En réaction à une couverture du Times arborant l’E.T de Spielberg , John Carpenter aurait déclaré : « That’s what the country wants right now, they want sweetness and light, and The Thing is not going to be accepted » (« C’est ce que ce pays veut aujourd’hui, ils veulent de la douceur et de la lumière, et The Thing ne sera jamais accepté »).
Cette prédiction se révéla juste puisqu’à la sortie de The Thing en 1982, les entrées en salles furent catastrophiques, tandis que le Spielberg sortit la même année eut un grand succès. Après une vision amicale de la vie extraterrestre proposée par Spielberg, le public ne semblait pas prêt à accepter la vision apocalyptique de Carpenter sur le sujet.
Le film fut rejeté par la presse, en témoigne une couverture du Ciné-fantastique lors de la sortie du film : « This is the most hated film of all times ».
The Thing est une adaptation d’un roman de Campbell, Who goes there ? Le film narre l’histoire d’une équipe de chercheurs en Antarctique composée de 12 hommes, qui découvre un corps enfoui sous la neige depuis plus de 100 000 ans. Dès lors, les hommes de l’équipe semblent peu à peu, l’un après l’autre, être possédés par un mal invisible : le corps était en réalité une forme de vie extraterrestre métamorphe, qui imite à la perfection toute forme de vie. The Thing est un huit clos haletant, une enquête menée par chaque membre de l’équipage pour savoir qui est infecté.
C’est alors que se pose une question essentielle : Comment représenter cette menace, ontologiquement invisible ? Comment Carpenter met en scène la diffusion d’un mal invisible dans un film qui, au contraire, semble reposer sur la visibilité de l’effet ?
En effet, le cinéma de Carpenter est connu pour être un cinéma d’horreur travaillant sur le gore, usant d’effets spéciaux non pas numériques mais au contraire réels. Ce travail magistral est le fruit du responsable des effets-spéciaux sur le film, j’ai nommé : Rob Bottin. Bottin laisse complètement cours à son imagination lorsqu’il s’agit d’effets-spéciaux : il fait des tests, utilise du caoutchouc, de la peinture… ll déclara d’ailleurs au sujet de son travail sur ce film « you can’t just beat wild imagination ». Par exemple, lors d’une scène ou l’un des personnages se fait arracher les bras par La Chose, la scène est coupée afin de remplacer l’acteur du scientifique par un amputé des bras portant un masque.
Le lien entre les effets-spéciaux et l’histoire de ce film est absolument essentiel. Tout l’enjeu est de savoir ce qui se trouve sous la peau, sous la surface (qui est infecté ?). Rob Bottin utilise justement des effets spéciaux très organiques, lorsque la Chose apparait, elle éclate : sa peau se détache jusqu’à faire apparaitre une multitude d’autres formes en dessous. À cela s’ajoute le fait que la Chose prend la forme de n’importe qui : l’enjeu est de comprendre qu’on ne pourra jamais savoir ce que la chose est réellement, même si elle se disloque en une infinité de couches. En d’autre termes : l’ultra visibilité des effets spéciaux n’est qu’une façade, et ne représentera jamais réellement ce mal qui se propage, même si nous, spectateur, voulons absolument voir.
C’est la raison pour laquelle le film est en constante alternance entre le choix de la tension par l’invisibilité et par l’extra visibilité. Le mal est invisible, il se propage dans les membres de l’équipage sans que personne, pas même la personne infectée, ne s’en rende compte. Puis, à tout moment, c’est au contraire un effet spécial spectaculaire et éclatant qui bouscule les codes du film, et par la même occasion, qui déstabilise le spectateur.

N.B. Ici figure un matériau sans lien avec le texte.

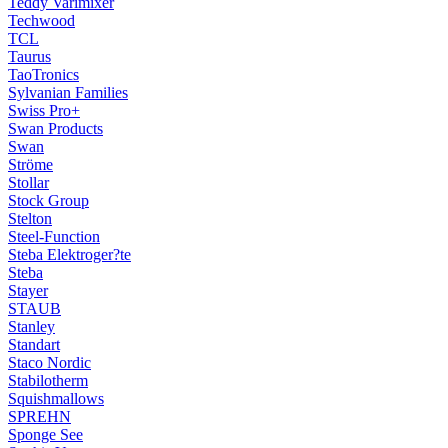
Teddy Varimixer
Techwood
TCL
Taurus
TaoTronics
Sylvanian Families
Swiss Pro+
Swan Products
Swan
Ströme
Stollar
Stock Group
Stelton
Steel-Function
Steba Elektroger?te
Steba
Stayer
STAUB
Stanley
Standart
Staco Nordic
Stabilotherm
Squishmallows
SPREHN
Sponge See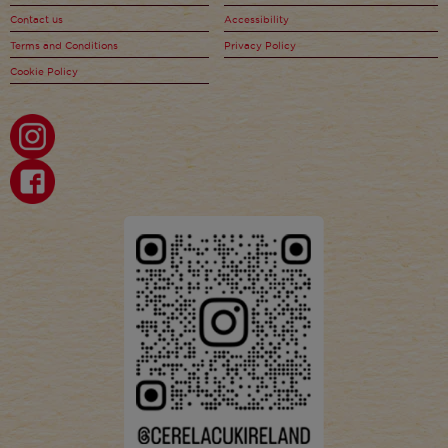
Contact us
Accessibility
Terms and Conditions
Privacy Policy
Cookie Policy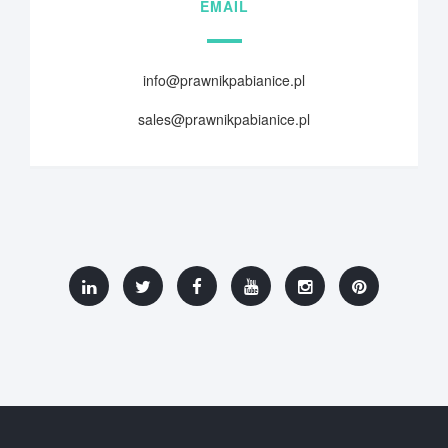
EMAIL
info@prawnikpabianice.pl
sales@prawnikpabianice.pl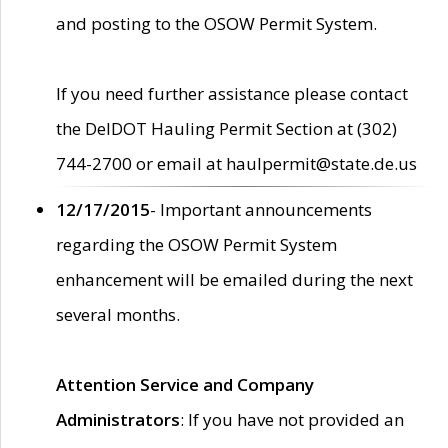
and posting to the OSOW Permit System.
If you need further assistance please contact
the DelDOT Hauling Permit Section at (302)
744-2700 or email at haulpermit@state.de.us
12/17/2015
- Important announcements
regarding the OSOW Permit System
enhancement will be emailed during the next
several months.
Attention Service and Company
Administrators
: If you have not provided an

The Thing est un film magistral, grâce auquel nous pouvons plus largement mieux comprendre les codes du gore au cinéma : le gore est une réincarnation de nos peurs, de nos paranoïas. Ici, le corps humains devient une toile sur laquelle l’imagination de Rob Bottin s’exprime, et sur laquelle la paranoïa (invisible) de chaque personnage s’exprime… Par de la visibilité à outrance.

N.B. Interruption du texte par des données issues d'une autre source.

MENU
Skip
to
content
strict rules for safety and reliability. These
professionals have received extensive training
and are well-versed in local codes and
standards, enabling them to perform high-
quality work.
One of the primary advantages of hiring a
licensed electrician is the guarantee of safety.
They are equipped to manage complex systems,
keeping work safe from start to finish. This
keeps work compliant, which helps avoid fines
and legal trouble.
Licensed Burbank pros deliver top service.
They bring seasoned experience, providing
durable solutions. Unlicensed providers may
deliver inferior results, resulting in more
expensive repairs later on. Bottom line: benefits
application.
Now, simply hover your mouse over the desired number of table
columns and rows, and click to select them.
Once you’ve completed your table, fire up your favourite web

Nous, spectateurs, voulons absolument voir. Nous voulons voir qui est responsable, nous voulons voir qui est La Chose, nous voulons voir en dessous des apparences et des couches. C’est là tout l’enjeu de l’utilisation du gore et des effets spéciaux dans ce film. Mais Carpenter joue avec cette envie insatiable du spectateur d’être omniscient dans un film : car malgré l’ultra-visibilité des effets spéciaux dans ce film, le spectateur sort de la séance avec le sentiment de n’avoir rien vu.